Bu soru devrim ve diktatörlük karşıtlığını görmezden gelerek, devrimin başarı kazanmasının mümkün olmadığını savunanların, 1917 Ekim devriminin ilk gününden beri sorduğu bir soru. Çünkü, Ekim devrimi, adı üzerinde dev Çarlık devletini yıkan, sosyal bir hareketti ve geniş köylü yığınlarının desteklediği Rus işçi sınıfının demokratik özyönetim organlarıyla iktidarı kendi ellerine alması sürecinin ürünüydü.

Lenin, devrimci bir işçi hareketinin başarı kazanması, ayaklanmanın bir dizi ayrıntısının örgütlenmesi ve harekete geçen işçilerin siyasi birliğinin sağlanarak siyasi hedeflerinin netleşmesi için gerekli olan işçi partisinin hazırlanmasında çok kritik müdahaleleri olan devrimcilerin en önede geleneydi. Bu yüzden, Lenin’in fikirlerinin ve örgütlenme anlayışının stalinizme, yani apaçık bir diktatörlüğe dönüşmeye uygun bir öze sahip olduğunu iddia etmek, devrimin taşıdığı anlamın, toplumsal öneminin küçümsenmesi anlamına geliyor.

Devrimden yaklaşık 20 yıl önce başlayan partileşme sürecinin ürünü olarak şekillenen Bolşevik Partisi’nin, diktatörce eğilimlerle dolu olduğu yönündeki fikir, Lenin ve Stalin arasında otomatik bir bağlantı kurmak isteyenler tarafından üretilen bir uydurmadır.

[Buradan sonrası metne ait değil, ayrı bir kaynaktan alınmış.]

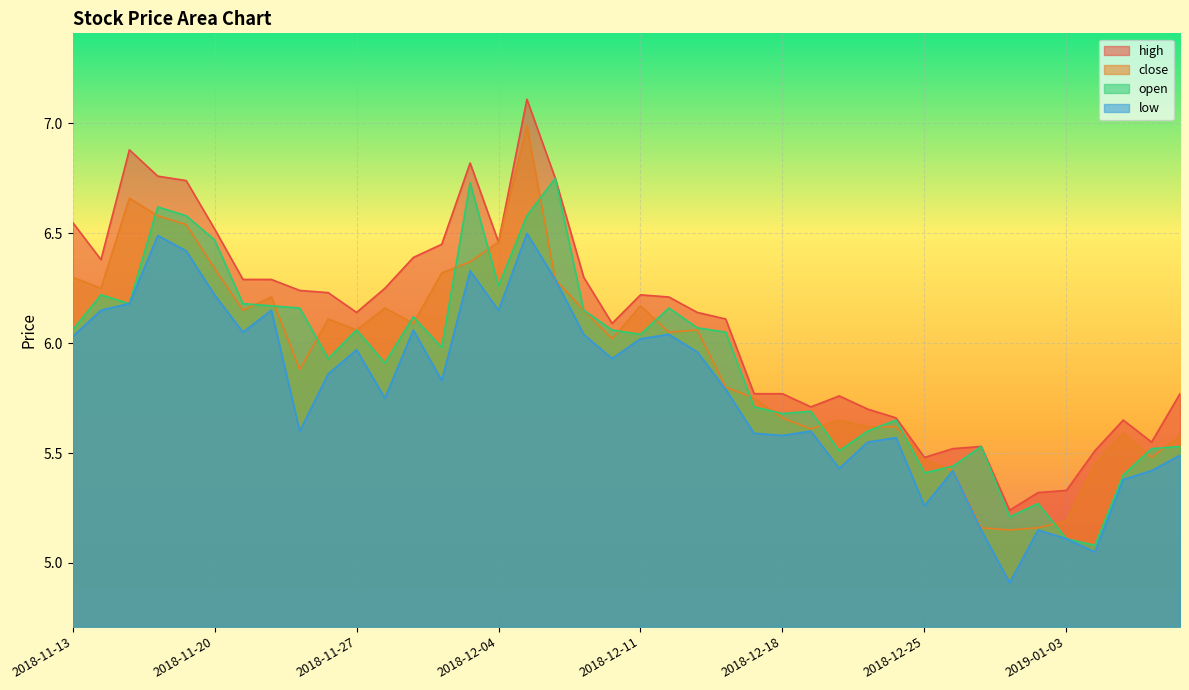

At which category is the sum across all series the highest?

2018-12-05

Boşevik Parti, sınıf mücadelesi tarihinde ortaya çıkan en demokratik partidir ve devrimin yenilmesinin aygıtı haline gelen Stalinist Komünist Partisi’yle hiçbir ilgisi yoktur. Stalinist Komünist Partisi, Ekim devriminin yıktığı devlet aygıtının yeni bir biçim altında yeniden örgütlenmesidir. Bir azınlık sınıf diktatörlüğünün tüm yönleriyle uygulanmasını garanti altına alan, Rusya’da işçi iktidarının, ezilenlerin tüm kazanımlarını yok eden bir azınlık sınıfın baskı aracıdır.

Sadece, devrimi de diktatörlüğü de sınıfsal tabanında bağımsız olarak ele alanlar, Lenin’le Stalin arasında, Ekim devriminin özgürlükler dünyasına araladığı kapıyla bu kapıyı tüm ezilen sınıfların suratına şiddetle kapatan Stalin dönemi diktatörlüğüyle karıştırabilir. Rosa Luxemburg’un dediği gibi, sorun Rusya’da sadece ortaya konulabilirdi. Bolşevik Partisi ve Rus işçi sınıfı sorunu Rusya’da ezilenler açısından ortaya koydu. Stalinizmin sorunun ortaya konuluş şekliyle hiçbir ilgisi yoktur.